第9回〜HPVワクチン〜
HPVワクチンについて
HPVワクチン(子宮頸がんワクチン)とは、子宮頸がんの原因となるヒトパピローマウイルス(HPV)の感染を防ぐ予防接種に用いられる薬剤のことです。ヒトパピローマウイルスは性行為により感染しますが、特別な人だけが感染するのではなく、多くの女性が一生のうちに一度は感染するごくありふれたウイルスです。
HPVにはいろいろ型があります。子宮頸がんの原因となる主なHPVは16型と18型で、子宮頸がんの原因の約65%を占めています。20~30代で発見される子宮頸がんの80~90%は、この16型・18型が原因です。その他にも31型、33型、45型、52型、58型などでも子宮頸がんは発症します。
ワクチンの種類と効果
日本でのHPVワクチンは、2価ワクチン(サーバリックス)、4価ワクチン(ガーダシル)が接種されてきましたが、2021年に9価ワクチン(シルガード) が販売開始となりました。

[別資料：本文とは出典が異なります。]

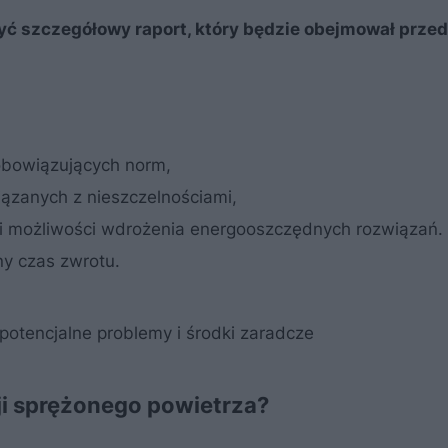
ć szczegółowy raport, który będzie obejmował prze
 obowiązujących norm,
iązanych z nieszczelnościami,
 i możliwości wdrożenia energooszczędnych rozwiązań.
y czas zwrotu.
 potencjalne problemy i środki zaradcze
ji sprężonego powietrza?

それぞれのワクチンが防ぐことができるHPVの型は次の通りです。
2価ワクチン(サーバリックス) … 16型、18型の2つ
4価ワクチン(ガーダシル) … 6型、11型、16型、18型の4つ
9価ワクチン(シルガード) … 6型、11型、16型、18型、31型、33型、45型、52型、58型の9つ
ワクチンの接種方法
HPVワクチンは、主に腕の筋肉に注射します。1~2回の接種では十分な抗体ができないため、半年の間に必ず3回の接種が必要です。ワクチンの種類によって接種間隔が異なります。
標準的なワクチン接種スケジュール
2価ワクチン(サーバリックス)
1回目の接種から1ヵ月の間隔をおいて2回目の接種を行った後、1回目の接種から6ヵ月の間隔をおいて3回目の接種を行います。
4価ワクチン(ガーダシル)
9価ワクチン(シルガード)
1回目の接種から2ヵ月の間隔をおいて2回目の接種を行った後、1回目の接種から6ヵ月の間隔をおいて3回目の接種を行います。
原則は1回目に接種したワクチンと同様のものを2回目、3回目も接種してください。(15歳未満の公費でのシルガード接種の場合は2回接種になります。)初めての性交渉を経験する前に接種することが最も効果的です。
抗体持続期間は約20年です。
接種期間の途中で妊娠した際には、その後の接種は見合わせることとされています。
公費で接種できる制度もあります。詳しくは自治体にお問い合わせください。
接種後の副反応と注意
HPVワクチンは、接種により、注射部位の一時的な痛み・腫れなどの局所症状が約8割以上の方に生じるとされています。重い副反応として、まれに、アナフィラキシー様症状や注射時の痛みや不安のために起こる失神(迷走神経反射)を起こした事例が報告されていますが、これらについては接種直後30分程度は接種場所で安静にしていただくことで対応が可能です。
入浴は接種日当日から可能です。
接種後の激しい運動は控えましょう。
接種後一週間は症状に注意し、強い痛みがある場合や痛みが長引く場合など気になる症状があるときはHPVワクチンを接種した医療機関にご相談ください。
■大切なこと■
予防率は100%ではないので
接種後も定期的な子宮頸がん検診を必ず受けることにしましょう。